Mantashe to visit Gloria coal mine where 22 men are still trapped underground

Mineral Resources Minister Gwede Mantashe is expected to pay a visit to the Gloria coal mine near Middelburg, Mpumalanga, where 22 alleged copper thieves have been trapped and are believed dead following an explosion at the beginning of February. 

A group of 42 men, reportedly Lesotho nationals, gained access to shafts at the Gloria coal mine near Middelburg in Mpumalanga on February 1, allegedly to steal copper cables.

News24 reported that following a gas explosion, 20 members of the group managed to reach safety, leaving the remaining 22 trapped underground.

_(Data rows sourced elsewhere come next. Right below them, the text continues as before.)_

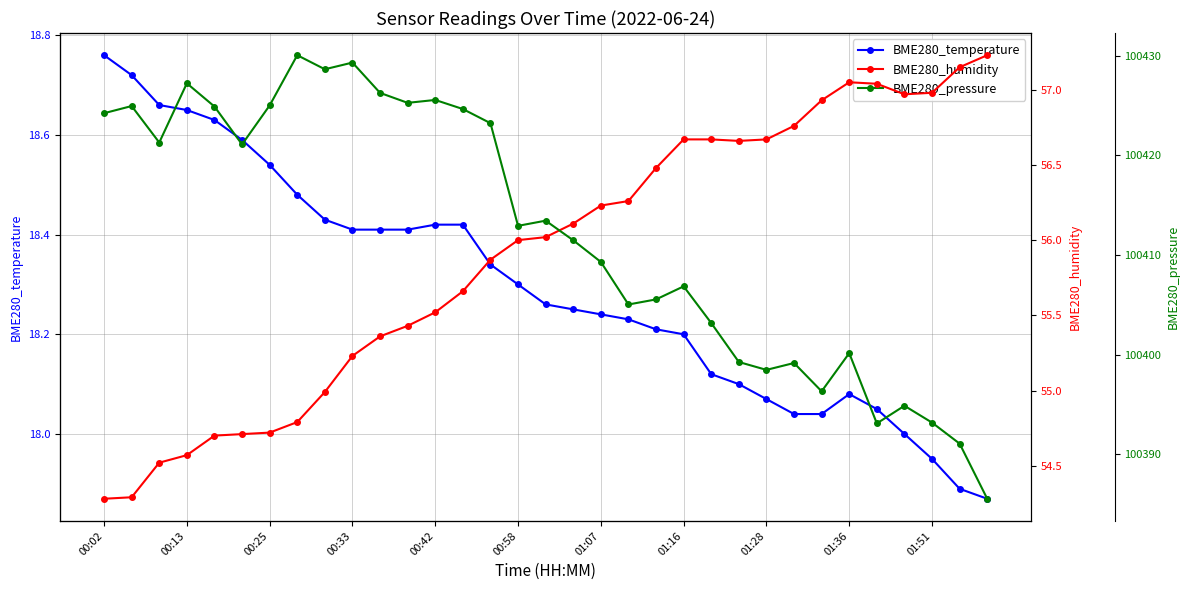

What is the approximate value of BME280_humidity at 14?

55.9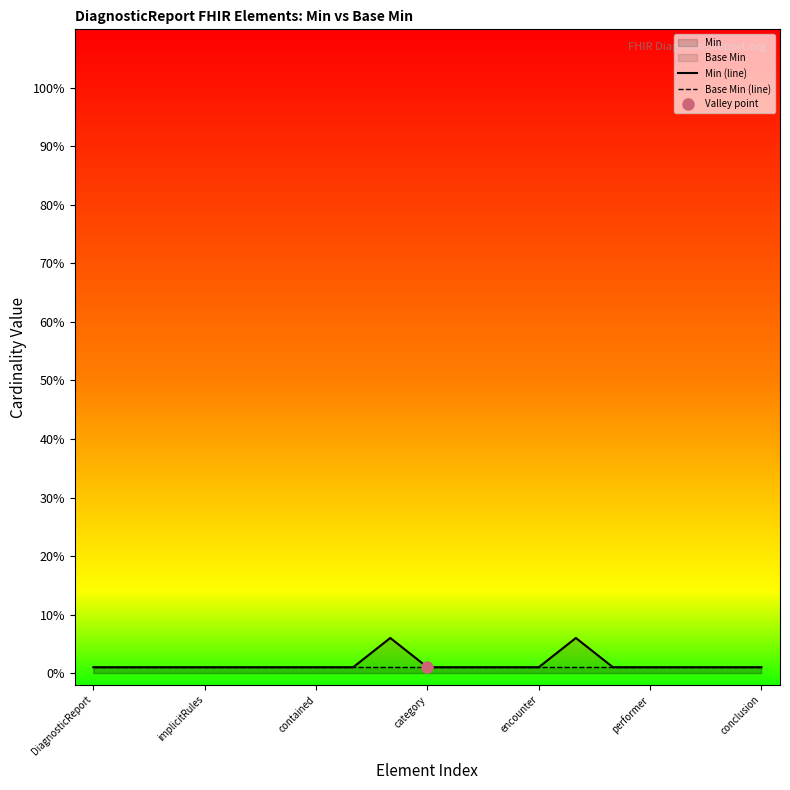

In Min (line), how many points are higher than both neighbors (excluding endpoints)?

2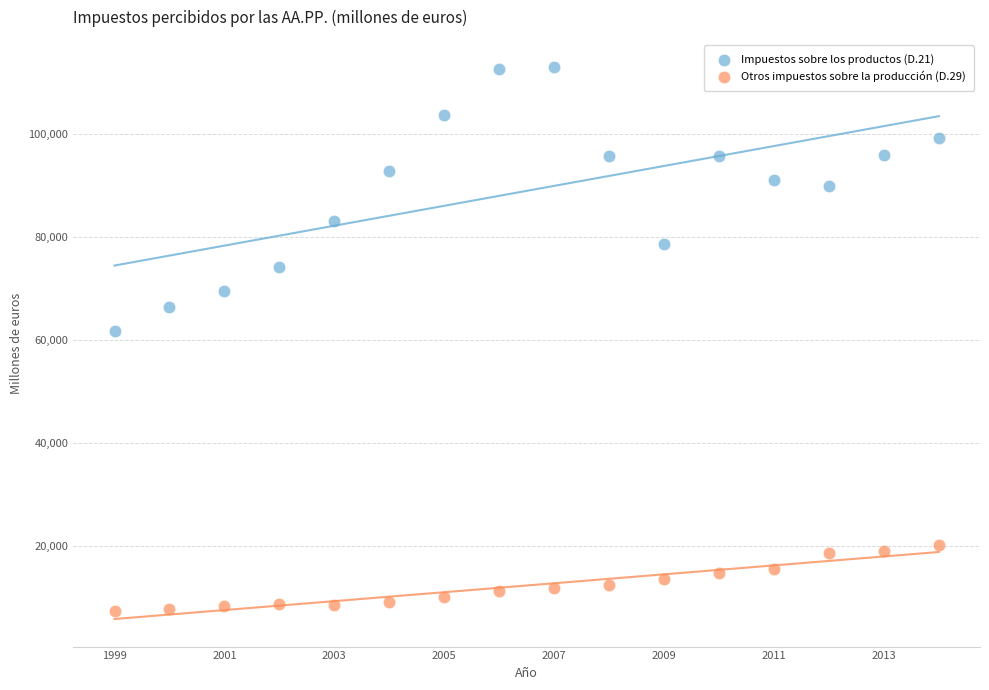

Across all series, what Y value is closest to 60110?

61784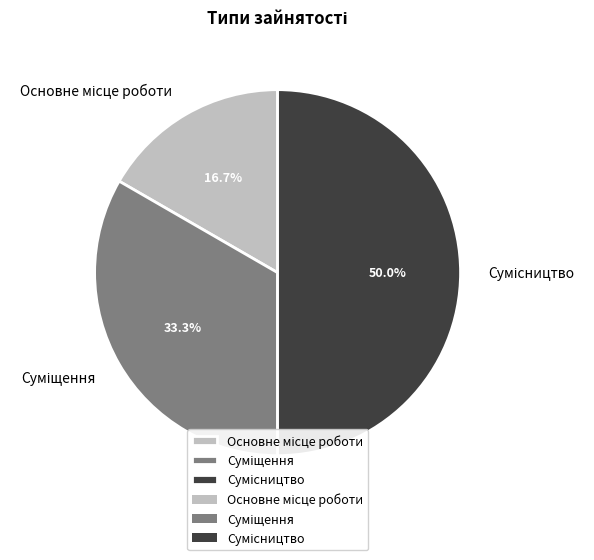

How many segments does this pie chart have?

3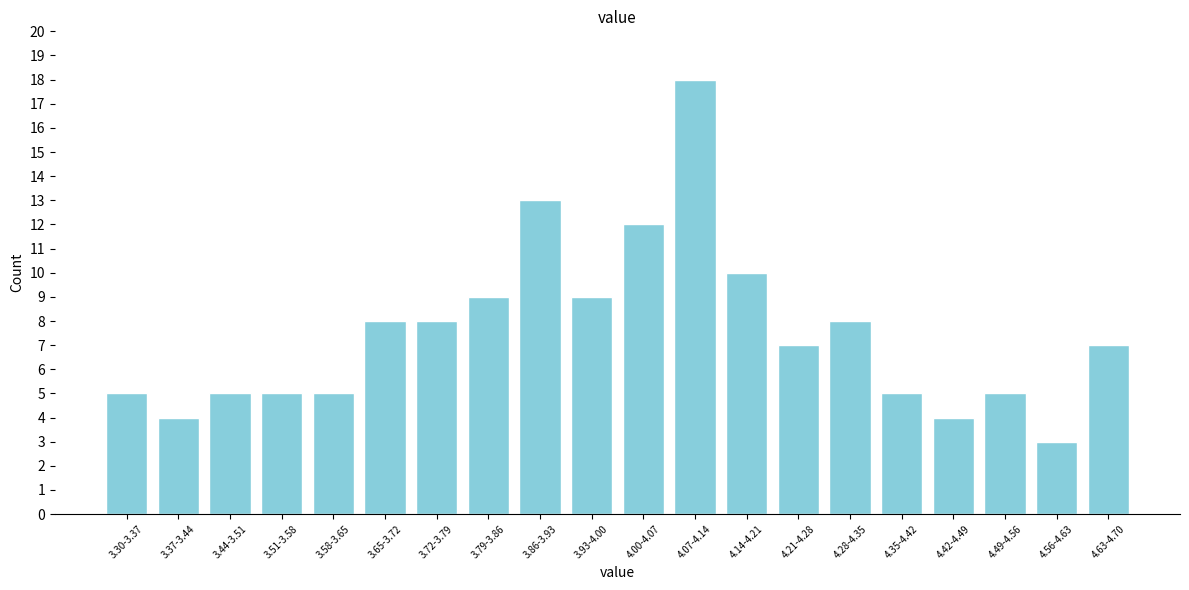

Reading right to left, what are all the values shown in this chart?

4.63-4.70=7	4.56-4.63=3	4.49-4.56=5	4.42-4.49=4	4.35-4.42=5	4.28-4.35=8	4.21-4.28=7	4.14-4.21=10	4.07-4.14=18	4.00-4.07=12	3.93-4.00=9	3.86-3.93=13	3.79-3.86=9	3.72-3.79=8	3.65-3.72=8	3.58-3.65=5	3.51-3.58=5	3.44-3.51=5	3.37-3.44=4	3.30-3.37=5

The mine was owned by the Gupta family and was placed under business rescue in 2018. 

Mantashe will receive a progress report on rescue efforts, the ministry said in a statement on Friday. 

The minister is expected on site at around 09:00. 

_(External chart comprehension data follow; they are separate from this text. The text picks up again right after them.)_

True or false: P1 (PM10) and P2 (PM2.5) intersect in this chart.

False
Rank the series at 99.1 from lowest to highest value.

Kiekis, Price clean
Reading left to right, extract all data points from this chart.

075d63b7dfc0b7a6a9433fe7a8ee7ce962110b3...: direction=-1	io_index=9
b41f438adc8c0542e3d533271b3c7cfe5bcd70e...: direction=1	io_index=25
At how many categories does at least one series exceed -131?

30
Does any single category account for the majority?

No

Since the closure of the mine in September 2018, hundreds of miners have not been paid their salaries, apparently leading to an increase in cable theft.

Six men have to date been confirmed dead. Rescue efforts have been halted temporarily because of the threat of various dangers, including damage inflicted by the alleged copper thieves, as well as interference by unpaid mineworkers. 

Police spokesperson Leonard Hlathi told News24 on Monday that while there was a strong police presence at the mine, rescue operations had been halted for the time being.

In an interview on eNCA on Sunday, the mine’s business rescue practitioner Mike Elliot said disgruntled mineworkers had not been paid since October last year.

“This is because the business rescue process has not been completed,” Elliot said.

“The mines need to be sold in order for the money to come in [to pay the workers],” Elliot said.

Elliot told EWN: “The mine does not have any power. The copper thieves have cut the main cable and they’ve dropped the main overhead power lines and there’s no air underground. So, as a result of them cutting the copper, the mine filled up with methane gas and there was an explosion which has replaced the oxygen in the mine with carbon monoxide, which is an instantly poisonous gas.”

Elliot estimated at the time that it would take four to six days to “recover the [remaining] bodies”.